Embryo cryopreservation is useful for leftover embryos after a cycle of in vitro fertilisation, as patients who fail to conceive may become pregnant using such embryos without having to go through a full IVF cycle. Or, if pregnancy occurred, they could return later for another pregnancy. Spare oocytes or embryos resulting from fertility treatments may be used for oocyte donation or embryo donation to another woman or couple, and embryos may be created, frozen and stored specifically for transfer and donation by using donor eggs and sperm.

Prevalence

World usage data is hard to come by but it was reported in a study of 23 countries that almost 42,000 frozen human embryo transfers were performed during 2001 in Europe.

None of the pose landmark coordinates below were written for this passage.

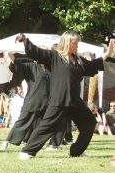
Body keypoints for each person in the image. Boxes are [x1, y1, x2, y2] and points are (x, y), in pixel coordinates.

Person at [15, 32, 115, 160]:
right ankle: (27, 151)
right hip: (59, 100)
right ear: (67, 42)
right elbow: (36, 52)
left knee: (90, 123)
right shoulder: (54, 56)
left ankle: (76, 151)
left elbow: (92, 66)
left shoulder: (78, 60)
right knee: (46, 127)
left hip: (74, 101)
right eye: (75, 42)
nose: (77, 45)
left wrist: (108, 52)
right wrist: (24, 39)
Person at [1, 54, 50, 151]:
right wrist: (11, 57)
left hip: (45, 102)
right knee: (22, 121)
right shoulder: (31, 67)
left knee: (42, 124)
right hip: (32, 100)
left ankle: (36, 143)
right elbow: (18, 66)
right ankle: (6, 142)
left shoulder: (49, 69)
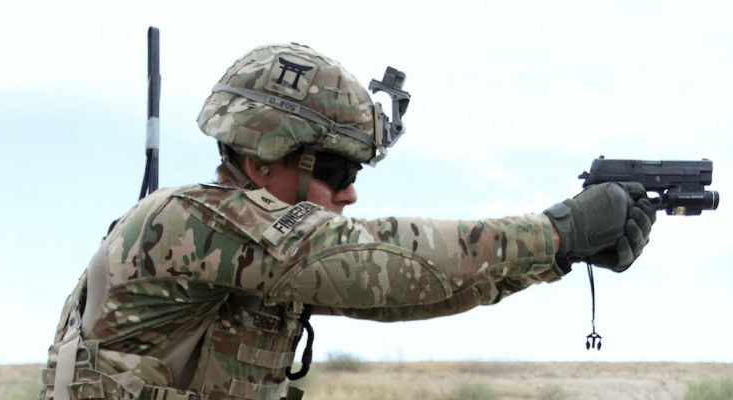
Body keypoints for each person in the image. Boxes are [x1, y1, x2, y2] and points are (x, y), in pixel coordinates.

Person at [40, 43, 656, 400]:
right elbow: (380, 263)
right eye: (334, 169)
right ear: (259, 161)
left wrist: (557, 257)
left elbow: (405, 294)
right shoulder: (192, 223)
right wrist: (556, 230)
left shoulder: (255, 254)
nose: (350, 192)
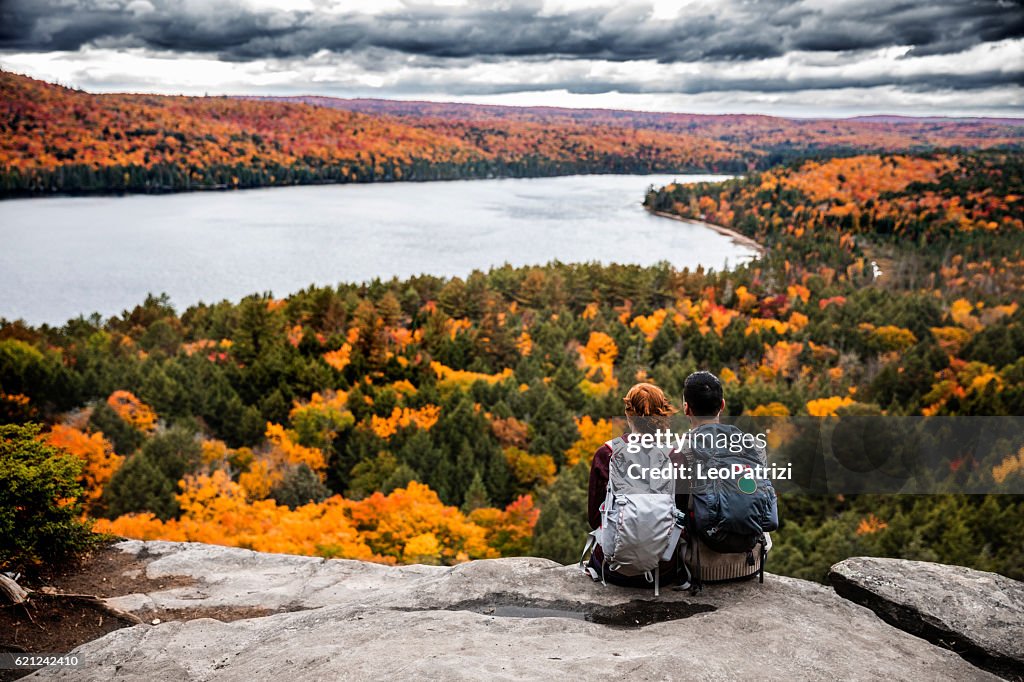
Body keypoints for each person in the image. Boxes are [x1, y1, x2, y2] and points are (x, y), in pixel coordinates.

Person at [585, 382, 681, 587]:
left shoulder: (607, 453)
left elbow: (595, 519)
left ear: (628, 415)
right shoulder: (675, 457)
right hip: (662, 569)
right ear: (662, 415)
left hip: (613, 569)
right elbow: (680, 518)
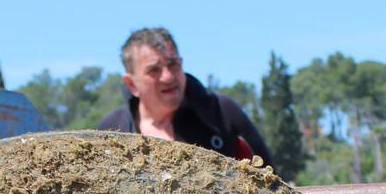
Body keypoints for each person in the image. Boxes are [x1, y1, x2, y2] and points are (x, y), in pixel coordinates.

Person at [98, 27, 271, 163]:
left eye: (173, 64)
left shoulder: (221, 112)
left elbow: (273, 186)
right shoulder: (112, 129)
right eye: (154, 70)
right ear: (131, 84)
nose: (168, 76)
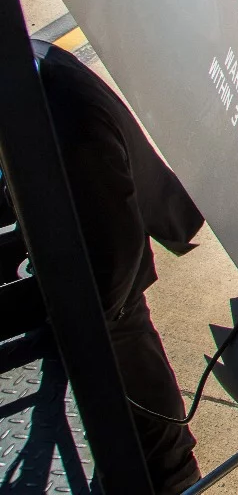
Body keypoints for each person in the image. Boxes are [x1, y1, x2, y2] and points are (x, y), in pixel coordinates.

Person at [35, 38, 206, 494]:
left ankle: (171, 478)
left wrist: (91, 318)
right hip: (94, 250)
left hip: (107, 276)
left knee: (129, 359)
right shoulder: (34, 67)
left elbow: (116, 252)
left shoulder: (60, 110)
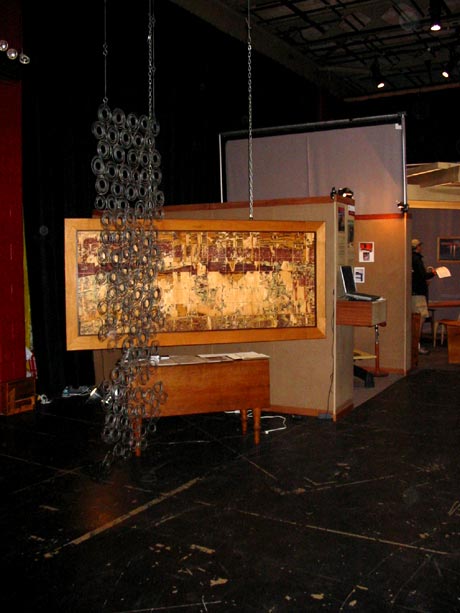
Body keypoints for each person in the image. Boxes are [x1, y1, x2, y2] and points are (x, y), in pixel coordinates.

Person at [412, 238, 437, 354]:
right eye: (420, 246)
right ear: (417, 247)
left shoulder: (408, 258)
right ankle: (417, 346)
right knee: (420, 320)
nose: (421, 248)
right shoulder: (417, 259)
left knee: (414, 321)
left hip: (413, 293)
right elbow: (422, 275)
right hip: (418, 295)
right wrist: (433, 273)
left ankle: (414, 345)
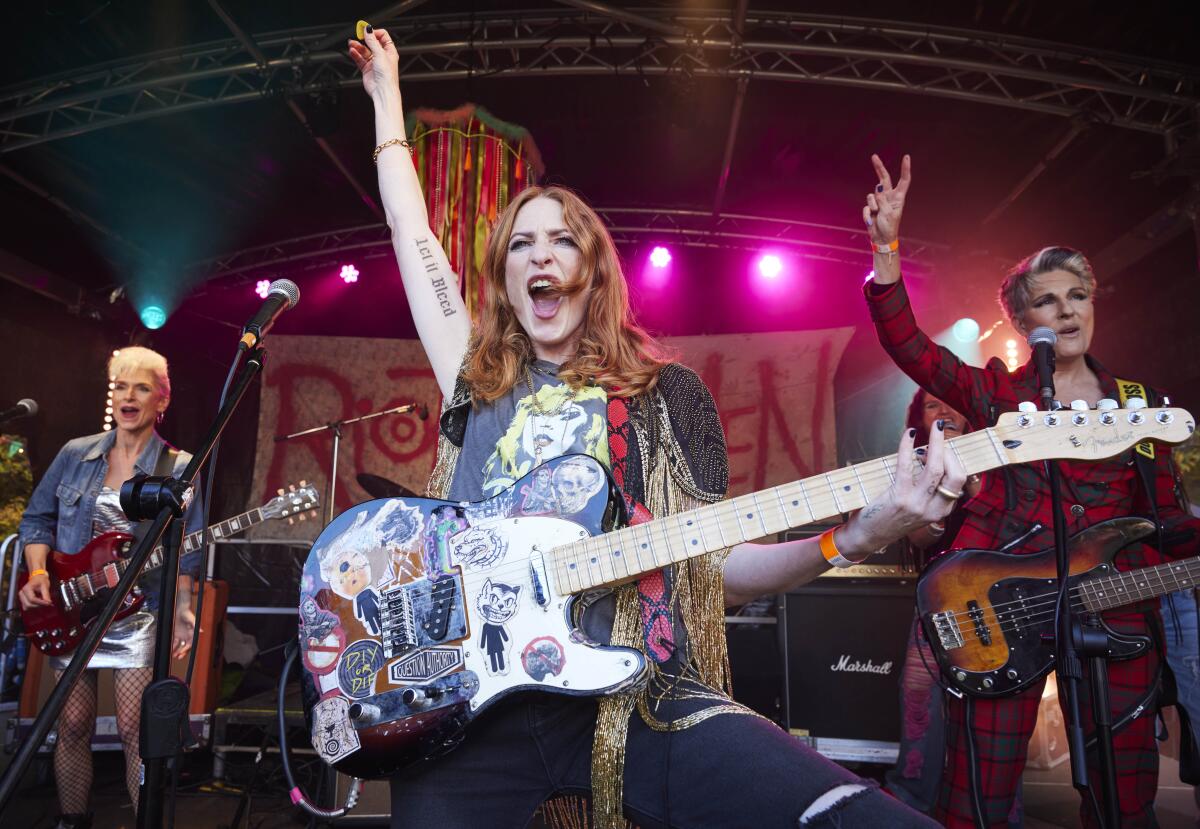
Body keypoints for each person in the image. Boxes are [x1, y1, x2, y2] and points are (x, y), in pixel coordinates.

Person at [350, 26, 968, 829]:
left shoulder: (661, 400)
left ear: (592, 270)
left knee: (862, 817)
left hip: (628, 699)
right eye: (522, 245)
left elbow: (712, 565)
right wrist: (387, 97)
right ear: (504, 277)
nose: (542, 257)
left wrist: (850, 539)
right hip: (471, 714)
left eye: (562, 240)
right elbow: (412, 233)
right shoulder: (475, 376)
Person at [861, 153, 1200, 828]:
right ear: (1022, 319)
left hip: (1115, 616)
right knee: (976, 801)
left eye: (1077, 294)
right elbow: (913, 349)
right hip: (1003, 607)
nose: (1066, 309)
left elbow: (1167, 523)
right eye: (1047, 298)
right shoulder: (995, 392)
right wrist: (886, 251)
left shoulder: (1140, 404)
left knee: (1125, 805)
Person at [17, 347, 203, 829]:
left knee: (134, 731)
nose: (128, 396)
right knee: (72, 725)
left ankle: (145, 822)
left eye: (141, 387)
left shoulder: (177, 465)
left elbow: (186, 548)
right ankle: (72, 820)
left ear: (161, 401)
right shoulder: (76, 454)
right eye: (120, 386)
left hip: (137, 611)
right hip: (74, 605)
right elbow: (37, 519)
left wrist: (183, 609)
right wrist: (38, 574)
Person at [885, 390, 981, 815]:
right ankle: (911, 802)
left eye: (950, 402)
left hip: (999, 599)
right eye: (931, 406)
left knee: (988, 710)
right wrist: (943, 498)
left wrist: (980, 486)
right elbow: (920, 536)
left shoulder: (998, 455)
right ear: (919, 422)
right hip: (940, 601)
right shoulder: (917, 468)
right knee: (919, 695)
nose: (944, 411)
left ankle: (986, 804)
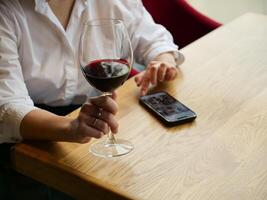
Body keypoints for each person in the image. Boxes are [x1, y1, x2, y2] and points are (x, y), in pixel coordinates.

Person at [0, 0, 184, 199]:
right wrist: (72, 128)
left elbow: (153, 38)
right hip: (30, 133)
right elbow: (7, 107)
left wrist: (163, 61)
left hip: (93, 114)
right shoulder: (6, 11)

Pregnancy outcome and determinants

The outcome from using cryopreserved embryos has uniformly been positive with no increase in birth defects or development abnormalities, also between fresh versus frozen eggs used for intracytoplasmic sperm injection (ICSI). Children born from vitrified blastocysts have significantly higher birthweight than those born from non-frozen blastocysts. For early cleavage embryos, frozen ones appear to have at least as good obstetric outcome, measured as preterm birth and low birthweight for children born after cryopreservation as compared with children born after fresh cycles.

“The worst part of IVF for a couple is going through a fresh treatment with all the drugs, injections, costs and risk this entails,” said Tim Child, a fertility specialist at the clinic. “By looking at the success rate per egg collection, including the use of all spare frozen embryos created, we can clearly demonstrate the significant benefits for couples and clinics on focusing on running a good freezing program.”

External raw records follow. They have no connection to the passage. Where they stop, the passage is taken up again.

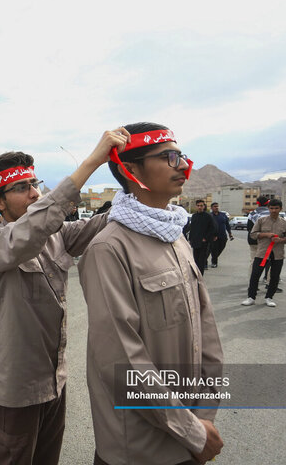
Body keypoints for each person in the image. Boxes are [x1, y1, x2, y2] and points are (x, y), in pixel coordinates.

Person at [79, 122, 224, 465]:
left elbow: (206, 331)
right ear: (131, 170)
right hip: (142, 447)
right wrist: (190, 429)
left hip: (191, 431)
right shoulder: (109, 248)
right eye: (169, 157)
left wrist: (204, 414)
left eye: (182, 155)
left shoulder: (175, 234)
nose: (183, 166)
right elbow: (122, 360)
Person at [0, 132, 120, 464]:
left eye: (35, 183)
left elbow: (98, 225)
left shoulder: (56, 236)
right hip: (15, 389)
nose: (34, 192)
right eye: (22, 188)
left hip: (54, 381)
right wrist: (90, 162)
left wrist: (129, 193)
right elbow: (29, 232)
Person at [241, 199, 286, 308]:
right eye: (271, 208)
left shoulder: (285, 223)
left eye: (276, 208)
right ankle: (251, 297)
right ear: (268, 208)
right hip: (262, 253)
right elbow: (253, 234)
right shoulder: (261, 220)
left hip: (278, 254)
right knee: (255, 274)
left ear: (280, 209)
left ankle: (269, 297)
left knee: (274, 276)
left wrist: (281, 240)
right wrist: (266, 234)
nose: (273, 210)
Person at [184, 199, 215, 275]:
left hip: (204, 243)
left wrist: (206, 238)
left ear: (204, 206)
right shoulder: (194, 216)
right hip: (195, 242)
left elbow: (212, 228)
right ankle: (196, 275)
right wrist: (190, 239)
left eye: (201, 206)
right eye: (198, 206)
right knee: (195, 260)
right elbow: (192, 228)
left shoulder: (208, 216)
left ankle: (200, 277)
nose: (199, 207)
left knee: (201, 261)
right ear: (196, 206)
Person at [247, 196, 272, 282]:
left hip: (253, 240)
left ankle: (252, 283)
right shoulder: (271, 213)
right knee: (271, 261)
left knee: (254, 261)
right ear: (268, 203)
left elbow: (249, 228)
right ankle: (269, 282)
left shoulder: (252, 213)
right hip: (266, 240)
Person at [208, 202, 233, 268]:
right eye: (215, 206)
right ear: (211, 208)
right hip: (214, 236)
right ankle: (214, 262)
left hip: (223, 235)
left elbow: (227, 225)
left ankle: (214, 257)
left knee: (221, 247)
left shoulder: (223, 215)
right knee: (214, 249)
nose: (216, 207)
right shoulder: (210, 215)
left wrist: (230, 234)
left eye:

Freezing can reduce expenses tremendously. Although it costs about $870 to freeze embryos and about $1,020 each time to use them, this compares with roughly $5,800 for an IVF cycle – and there’s no wastage of embryos. “By careful selection of spare embryos for freezing and later use,” Child said, “we are able to maximize the chances of success for a couple per expensive and potentially risky fresh IVF egg collection cycle.” Oocyte age, survival proportion, and number of transferred embryos are predictors of pregnancy outcome.

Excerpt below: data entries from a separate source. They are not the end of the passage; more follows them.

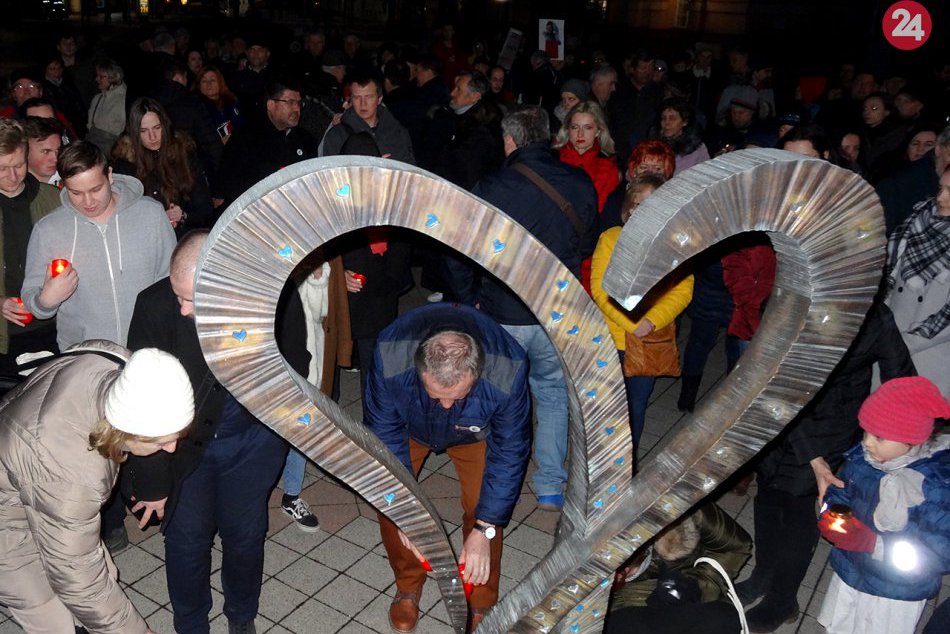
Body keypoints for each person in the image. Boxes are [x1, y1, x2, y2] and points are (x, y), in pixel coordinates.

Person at [124, 230, 309, 634]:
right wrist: (152, 481)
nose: (184, 309)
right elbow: (143, 403)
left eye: (193, 299)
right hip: (183, 450)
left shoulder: (274, 299)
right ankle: (190, 625)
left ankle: (242, 617)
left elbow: (296, 366)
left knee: (245, 536)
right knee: (186, 543)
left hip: (253, 444)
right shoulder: (154, 306)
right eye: (179, 296)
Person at [447, 106, 598, 511]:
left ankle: (498, 484)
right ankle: (550, 484)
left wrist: (468, 297)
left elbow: (459, 251)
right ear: (549, 137)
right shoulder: (580, 183)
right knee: (551, 394)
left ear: (510, 140)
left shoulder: (492, 187)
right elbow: (586, 244)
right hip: (557, 314)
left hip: (502, 314)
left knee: (500, 397)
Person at [0, 342, 194, 634]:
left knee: (105, 576)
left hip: (32, 477)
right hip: (7, 529)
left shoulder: (110, 363)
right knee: (52, 619)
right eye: (160, 440)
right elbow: (78, 577)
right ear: (128, 430)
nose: (172, 447)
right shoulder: (72, 472)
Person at [363, 302, 531, 633]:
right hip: (408, 427)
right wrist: (404, 514)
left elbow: (511, 449)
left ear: (478, 372)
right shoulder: (390, 353)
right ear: (418, 369)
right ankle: (408, 586)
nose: (446, 405)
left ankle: (482, 597)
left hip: (474, 432)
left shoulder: (507, 366)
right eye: (437, 394)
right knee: (389, 503)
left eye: (456, 395)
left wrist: (485, 528)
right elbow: (383, 439)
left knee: (483, 506)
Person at [816, 377, 950, 634]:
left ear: (912, 440)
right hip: (853, 571)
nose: (867, 442)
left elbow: (940, 553)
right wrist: (831, 513)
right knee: (841, 627)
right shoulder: (863, 459)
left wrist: (874, 545)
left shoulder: (936, 486)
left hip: (896, 591)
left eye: (879, 436)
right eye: (865, 431)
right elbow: (840, 492)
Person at [19, 140, 176, 353]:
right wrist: (46, 301)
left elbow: (170, 280)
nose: (88, 201)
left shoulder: (151, 214)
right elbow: (31, 296)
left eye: (96, 189)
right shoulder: (49, 230)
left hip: (149, 350)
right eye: (76, 193)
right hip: (85, 355)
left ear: (109, 176)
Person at [590, 174, 693, 446]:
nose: (642, 210)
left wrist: (651, 321)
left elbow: (683, 291)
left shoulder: (676, 245)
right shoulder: (611, 239)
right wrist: (631, 321)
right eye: (637, 204)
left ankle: (627, 467)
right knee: (605, 407)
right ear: (629, 207)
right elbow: (600, 289)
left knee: (636, 407)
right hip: (612, 340)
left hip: (648, 340)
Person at [606, 503, 752, 634]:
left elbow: (735, 547)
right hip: (625, 599)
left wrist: (698, 586)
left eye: (624, 568)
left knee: (717, 619)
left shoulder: (682, 511)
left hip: (688, 574)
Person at [0, 120, 61, 372]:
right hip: (6, 336)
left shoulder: (53, 199)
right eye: (3, 168)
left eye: (19, 165)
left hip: (55, 325)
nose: (13, 176)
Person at [884, 167, 950, 397]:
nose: (941, 197)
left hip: (931, 359)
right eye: (941, 188)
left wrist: (903, 342)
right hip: (889, 353)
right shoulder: (917, 219)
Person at [112, 97, 214, 235]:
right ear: (134, 133)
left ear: (165, 126)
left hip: (189, 235)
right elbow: (125, 220)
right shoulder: (125, 166)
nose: (153, 136)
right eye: (144, 131)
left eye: (157, 128)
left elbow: (205, 208)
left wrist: (183, 215)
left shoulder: (182, 153)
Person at [215, 78, 319, 210]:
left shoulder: (306, 140)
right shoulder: (246, 138)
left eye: (299, 103)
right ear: (271, 105)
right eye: (290, 102)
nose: (296, 108)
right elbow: (227, 183)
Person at [553, 101, 620, 292]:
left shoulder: (608, 169)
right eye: (575, 127)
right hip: (554, 246)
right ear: (567, 130)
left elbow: (606, 218)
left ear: (598, 131)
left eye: (587, 128)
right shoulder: (553, 161)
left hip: (590, 252)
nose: (580, 135)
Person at [319, 72, 415, 164]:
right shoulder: (336, 136)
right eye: (357, 97)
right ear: (351, 100)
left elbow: (410, 173)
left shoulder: (398, 132)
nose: (363, 103)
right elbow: (331, 176)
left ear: (379, 99)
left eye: (368, 97)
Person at [650, 97, 710, 174]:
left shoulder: (698, 149)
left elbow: (706, 176)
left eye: (672, 119)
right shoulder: (651, 146)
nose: (666, 123)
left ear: (684, 122)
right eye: (664, 118)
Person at [194, 65, 244, 145]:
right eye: (204, 81)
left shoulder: (232, 102)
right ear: (199, 85)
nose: (209, 84)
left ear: (220, 82)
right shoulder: (196, 108)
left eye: (212, 80)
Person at [86, 59, 127, 155]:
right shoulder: (97, 98)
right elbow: (90, 125)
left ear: (113, 78)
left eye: (101, 77)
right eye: (97, 76)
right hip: (93, 148)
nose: (97, 79)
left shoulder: (124, 99)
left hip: (113, 150)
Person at [21, 116, 62, 186]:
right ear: (25, 151)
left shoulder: (72, 178)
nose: (55, 159)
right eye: (46, 151)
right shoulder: (13, 187)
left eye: (58, 150)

Pregnancies have been reported from embryos stored for 16 years. A study of more than 11,000 cryopreserved human embryos showed no significant effect of storage time on post-thaw survival for IVF or oocyte donation cycles, or for embryos frozen at the pronuclear or cleavage stages. In addition, the duration of storage had no significant effect on clinical pregnancy, miscarriage, implantation, or live birth rate, whether from IVF or oocyte donation cycles.

Legislation

From October 1, 2009 human embryos are allowed to be stored for 10 years in the UK, according to the Human Fertilisation and Embryology Act 2008.

History

The first ever pregnancy derived from a frozen human embryo was reported by Alan Trounson & Linda Mohr in 1983 (although the fetus aborted spontaneously at about 20 weeks of gestation); the first term pregnancies derived from frozen human frozen freezing process was born in 1984. Since then and up to 2008 it is estimated that between 350,000 and half a million IVF babies have been born from embryos frozen at a controlled rate and then stored in liquid nitrogen; additionally a few hundred births have been born from vitrified oocytes but firm figures are hard to come by. It may be noted that Subash Mukhopadyay from Kolkata, India reported the successful cryopreservation of an eight cell embryo, storing it for 53 days, thawing and replacing it into the mother’s womb, resulting in a successful and live birth as early as 1978- a full five years before Trounson and Mohr had done so. A small publication of Mukherjee in 1978 clearly shows that Mukherjee was on the right line of thinking much before anyone else had demonstrated the successful outcome of a pregnancy following the transfer of an 8-cell frozen-thawed embryo into human subjects transferring 8-cell cryopreserved embryos.”